Garden City Co-op shows off new Plymell facility
By ANGIE HAFLICH
Garden City Co-op's new elevator and crop production center at Plymell only took about a year to complete, but the $9.5 million project has been a long time coming, said John McClelland, general manager of the co-op.
The co-op unveiled the new facilities on Wednesday as part of an open house for the project, which has been in the planning phase for several years.
"This facility has been a long time in coming and needed for a long time, and we finally got ourselves in a position where we could financially afford it," McClelland said. "The business reasons seemed to indicate that it was a good time to build, so we've constructed a 1 million-bushel grain facility, all upright concrete, 5,000-bushel-an-hour dryer and a 3,000-bushel-per-hour receiving leg, so it's a high-speed, very efficient facility."
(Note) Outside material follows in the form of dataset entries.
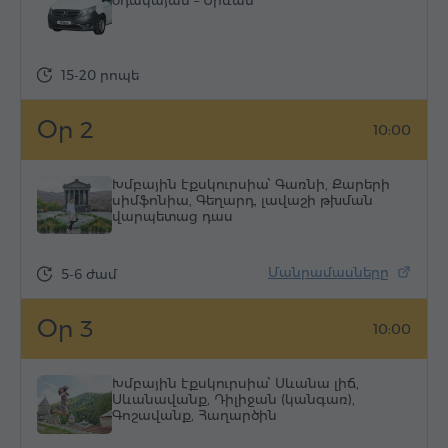
օդակայան – Երևան
15-20 րոպե
Օր 2
10:00
Խմբային էքսկուրսիա՝ Գառնի, Քարերի
սիմֆոնիա, Գեղարդ, լավաշի թխման
վարպետաց դաս
Մանրամասները
5-6 ժամ
Օր 3
10:00
Խմբային էքսկուրսիա՝ Սևանա լիճ,
Սևանավանք, Դիլիջան (կանգառ),
Գոշավանք, Հաղարծին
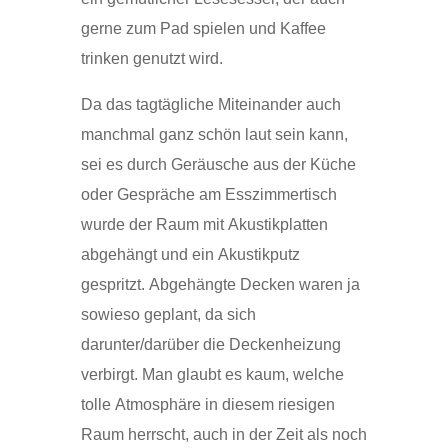
gerne zum Pad spielen und Kaffee
trinken genutzt wird.
Da das tagtägliche Miteinander auch
manchmal ganz schön laut sein kann,
sei es durch Geräusche aus der Küche
oder Gespräche am Esszimmertisch
wurde der Raum mit Akustikplatten
abgehängt und ein Akustikputz
gespritzt. Abgehängte Decken waren ja
sowieso geplant, da sich
darunter/darüber die Deckenheizung
verbirgt. Man glaubt es kaum, welche
tolle Atmosphäre in diesem riesigen
Raum herrscht, auch in der Zeit als noch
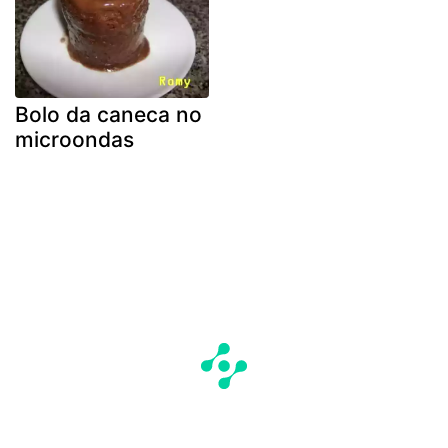
Bolo da caneca no
microondas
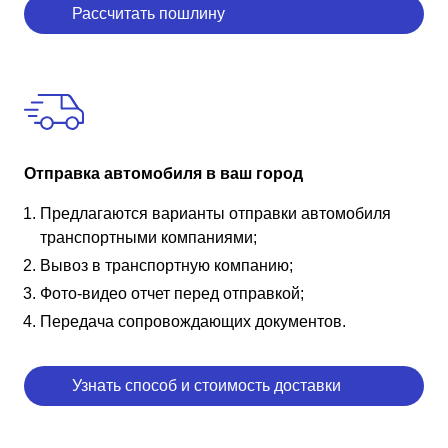
Рассчитать пошлину
Отправка автомобиля в ваш город
Предлагаются варианты отправки автомобиля
транспортными компаниями;
Вывоз в транспортную компанию;
Фото-видео отчет перед отправкой;
Передача сопровождающих документов.
Узнать способ и стоимость доставки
The new facility also boasts a 30,000-bushel-per-hour receiving capacity.
"We have a 20,000-bushel-an-hour receiving leg and a 10,000-bushel-an-hour receiving leg. Our other facilities, we've got around 8,000- to 10,000-bushel-an-hour receiving legs," Toby Wilson, the co-op's chief operations officer, said.
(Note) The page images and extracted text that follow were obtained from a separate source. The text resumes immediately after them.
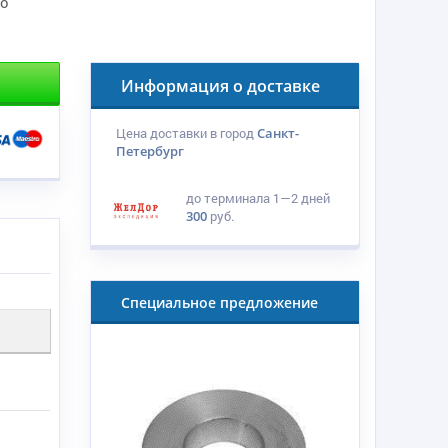
по
Информация о доставке
Цена доставки в город
Санкт-
Петербург
до терминала
1—2 дней
300
руб.
Специальное предложение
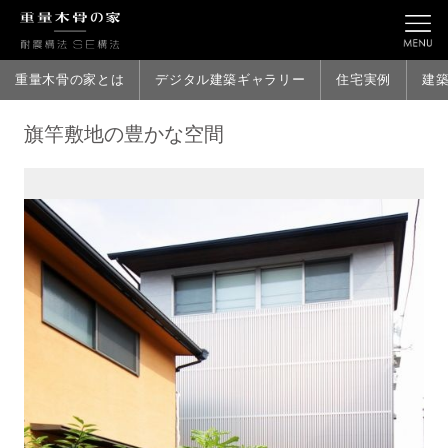
重量木骨の家とは
デジタル建築ギャラリー
住宅実例
建
旗竿敷地の豊かな空間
Wilson said the co-op's older facilities' overall capacities range from 800,000 to 1.8 million, depending on the location.
"These tanks are 200,000 bushel apiece compared to an old concrete elevator that's going to be 20, 25,000 a tank," he said.
The new facility also has both inbound and outbound scales, which McClelland said will be helpful for farmers.
"And hopefully, when we have big harvests and need to quick-ship grain to keep our facility open, we'll be able to manage our trucks so they're not in our farmers' way and they can continue on with their harvest," he said.
In addition to the grain facility, a new crop production facility contains liquid fertilizer and anhydrous ammonia storage, as well as both bulk and packaged crop protection product storage.
McClelland said the crop production facility's features also will save a lot of time.
"Right next to the grain facility is a new crop production facility, which offers a lot of state-of-the-art technology. We've got big liquid storage, we've got blending capability and the blending capability is done with mass flow meters, not with scales, so that greatly increases the speed, efficiency and accuracy," he said. "And then right next to (the crop production facility) is a bulk and packaged chemical warehouse for crop protection products. They also feature a mass flow meter, and the facility is big enough that the farmer can actually pull through with his sprayer on his semi on his way to the field, we can fill him up with the necessary products, and he's out the door and on the field."
McClelland said the crop production facility should be open later in the fall but that the grain facility will be open sooner.
"The grain facility will be open for business here in just a few weeks when the combines start rolling," he said. "Our target date was always to be ready for fall harvest in 2013, and we made it."
He said there will be two employees in the grain facility and two in the crop production facility, and that all of them will be cross-trained in order to meet the demands of the busy harvest season.
Boyd Lear, chairman of the co-op's board of directors, said a facility has been needed in the Plymell area for decades.
"With as much production as we have in this area — southern Finney County, northern Haskell County — it makes sense to have a facility here," Lear said.
McClelland said that despite the drought, irrigated crop land in the area not only continues to produce but also the feedlots rely more heavily on elevators than in the past.
"The majority of corn in southwest Kansas goes directly to feedlots for high-moisture corn pits. And for a variety of reasons — the way that business has evolved, economic reasons, who their customers are — their reliance on high-moisture corn pits has declined every year, and we've seen the feedlot sector step away from taking wet corn out of the field and rely more on the elevators to store it. And so production may not be increasing, but the demand for our service and for elevator storage has greatly increased over the last few years, and that's a trend we see going on in the future," he said.
Lear said employees at other facilities aided with certain aspects of the design.
"What we did, our other facility where we have chemical grain and fertilizer, it's just kind of been put together and disjointed and a lot of the things don't work, and so one of my personal charges to the staff was, 'If you could just wipe this all off and set everything back where you want it, how would you arrange it? If you could just start with a clean sheet of paper, how would you redo that facility?' And that's what we tried to do here," Lear said.
Today, the Garden City Co-op is hosting another open house from 10 a.m. to 2 p.m. at its Holcomb facility at 6915 Lowe Road. That location underwent renovations, including the addition of a new scale house, which according to a press release from the co-op, will dramatically increase the speed and convenience for farmers delivering their grain to the Garden City Co-op's busiest facility.